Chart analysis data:
--------------------

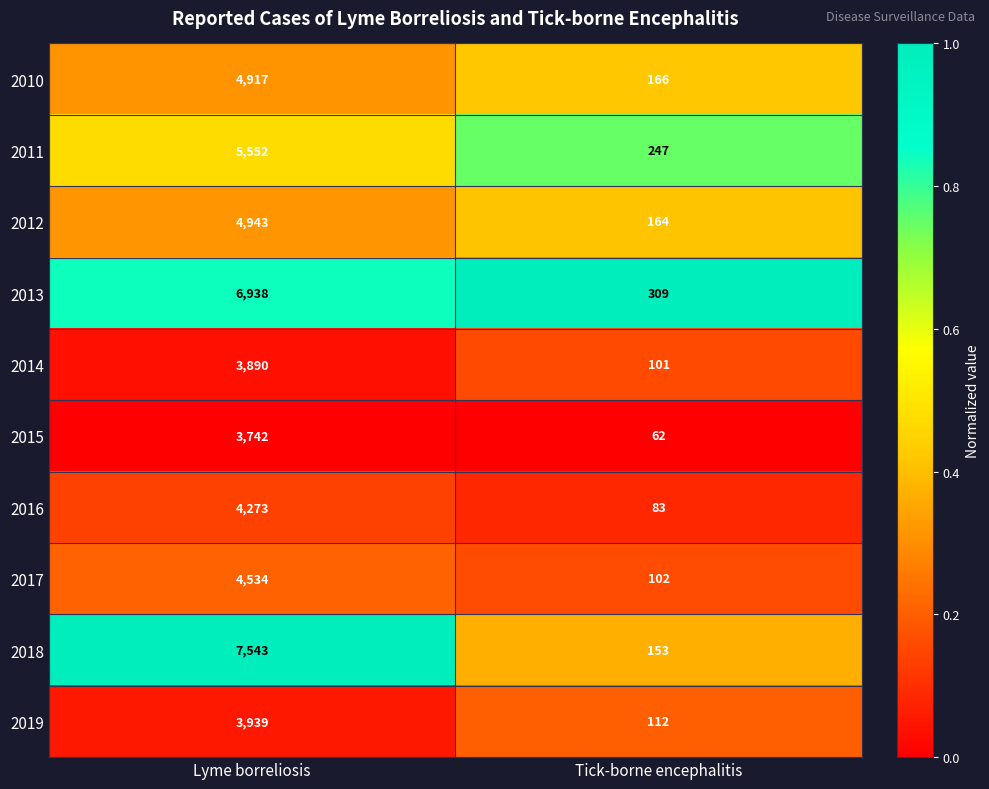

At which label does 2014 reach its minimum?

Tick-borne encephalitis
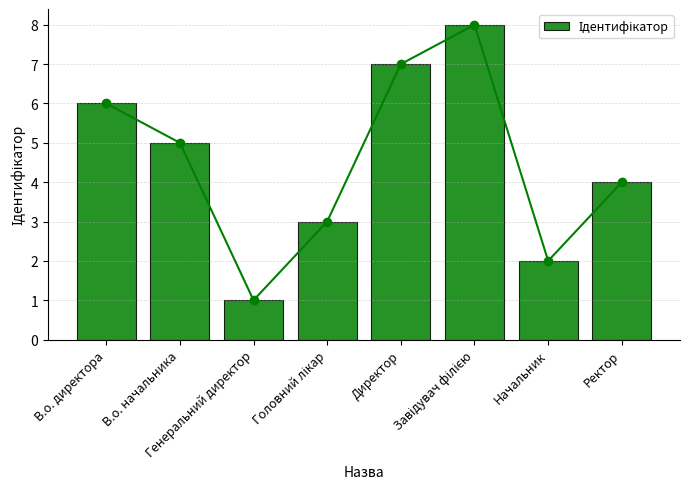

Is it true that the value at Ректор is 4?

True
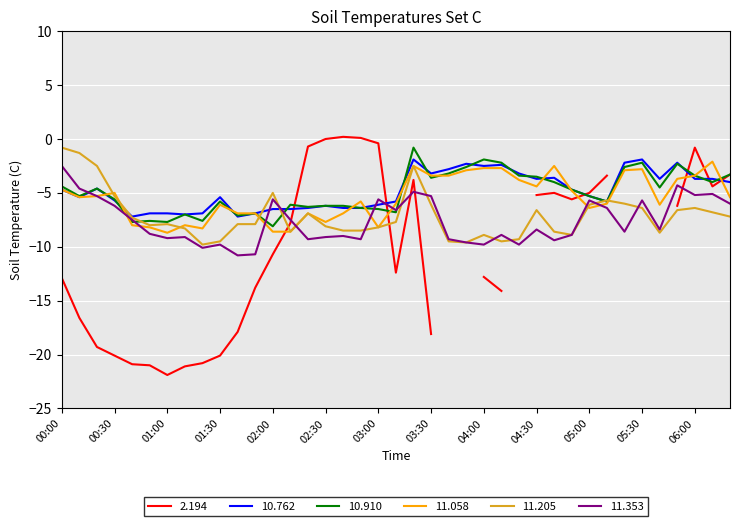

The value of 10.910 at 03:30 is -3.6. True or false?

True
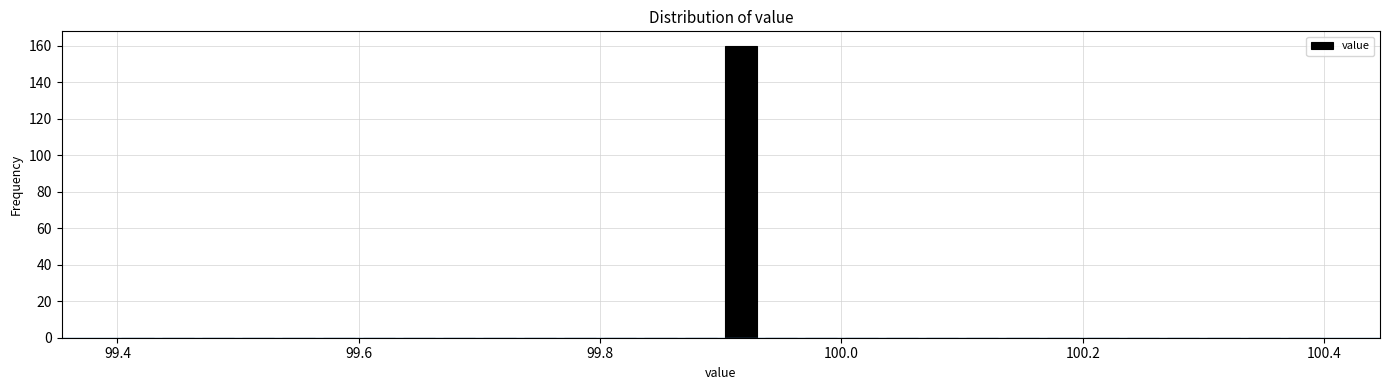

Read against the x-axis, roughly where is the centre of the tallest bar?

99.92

--------------------

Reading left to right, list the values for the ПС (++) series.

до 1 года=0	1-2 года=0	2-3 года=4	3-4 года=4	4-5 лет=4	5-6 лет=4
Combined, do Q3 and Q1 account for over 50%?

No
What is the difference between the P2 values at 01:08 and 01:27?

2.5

--------------------

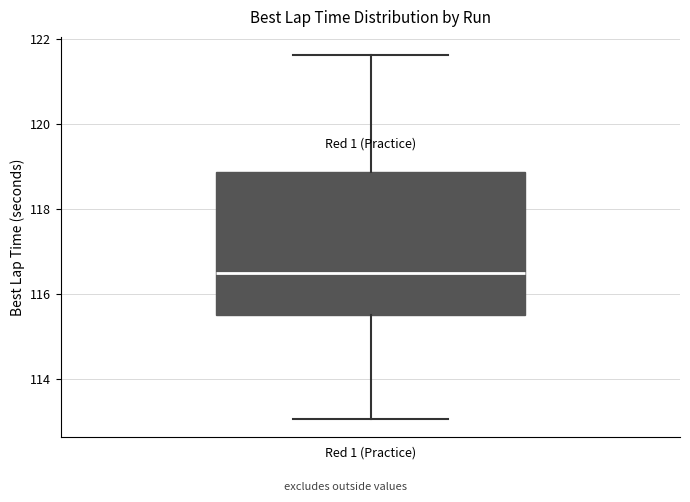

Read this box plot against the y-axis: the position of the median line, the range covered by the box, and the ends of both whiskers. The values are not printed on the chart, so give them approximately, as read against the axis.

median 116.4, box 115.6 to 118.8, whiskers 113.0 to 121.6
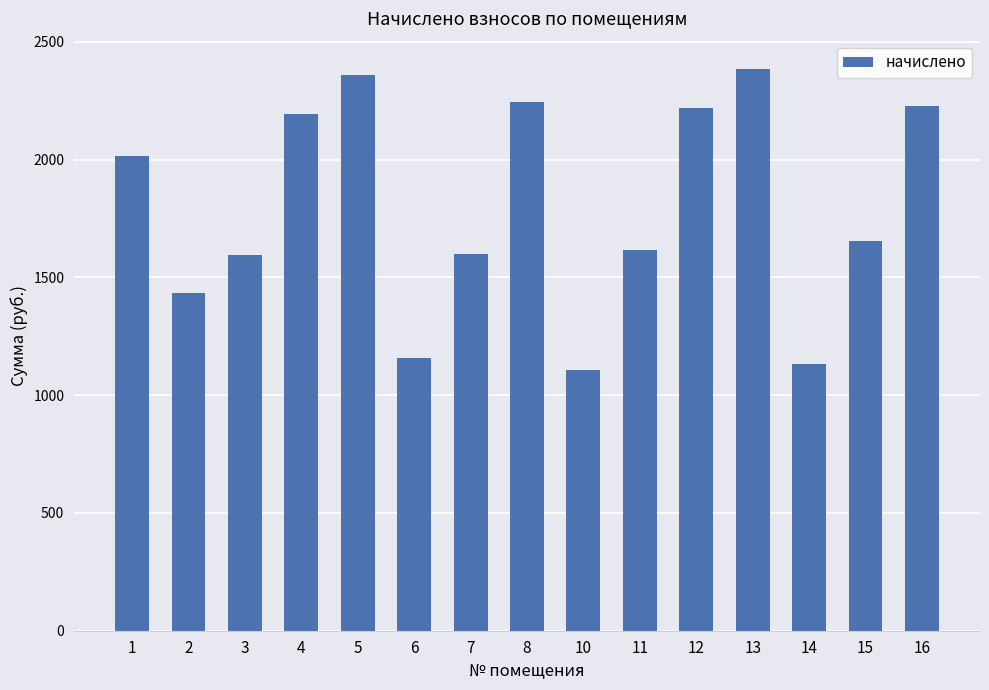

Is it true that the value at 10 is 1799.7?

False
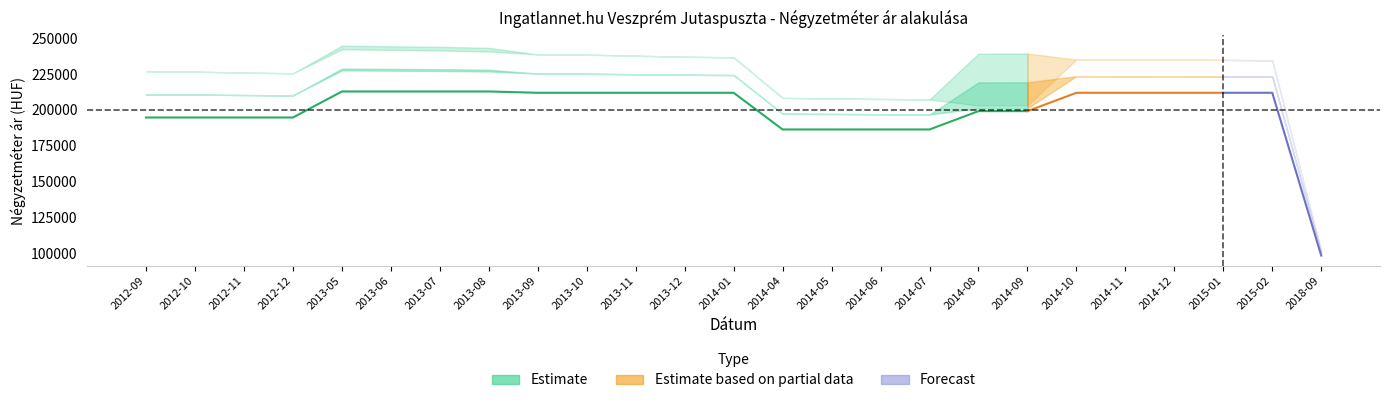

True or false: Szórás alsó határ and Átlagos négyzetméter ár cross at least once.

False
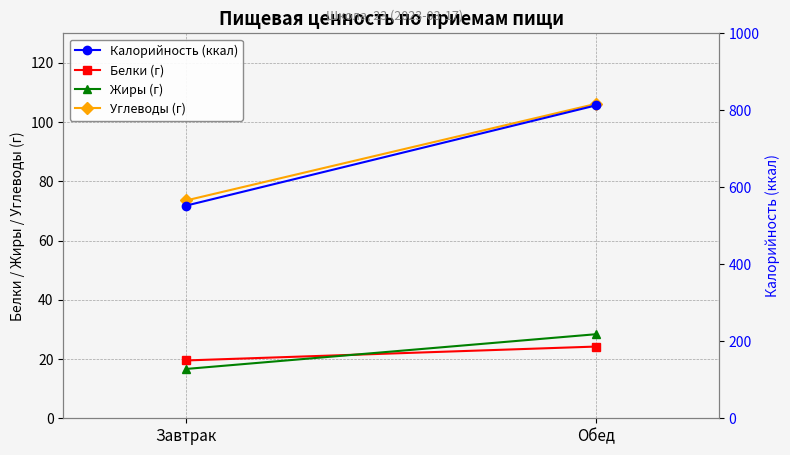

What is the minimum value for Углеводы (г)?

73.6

--------------------

§ **WHAT TO DO**
Which lines of the items above contain the string "that"? List only those lines, treating uppercase and lowercase as different.

§ **WRITTEN REPLY**
Is it true that the value at Ректор is 4?
Is it true that the value at 10 is 1799.7?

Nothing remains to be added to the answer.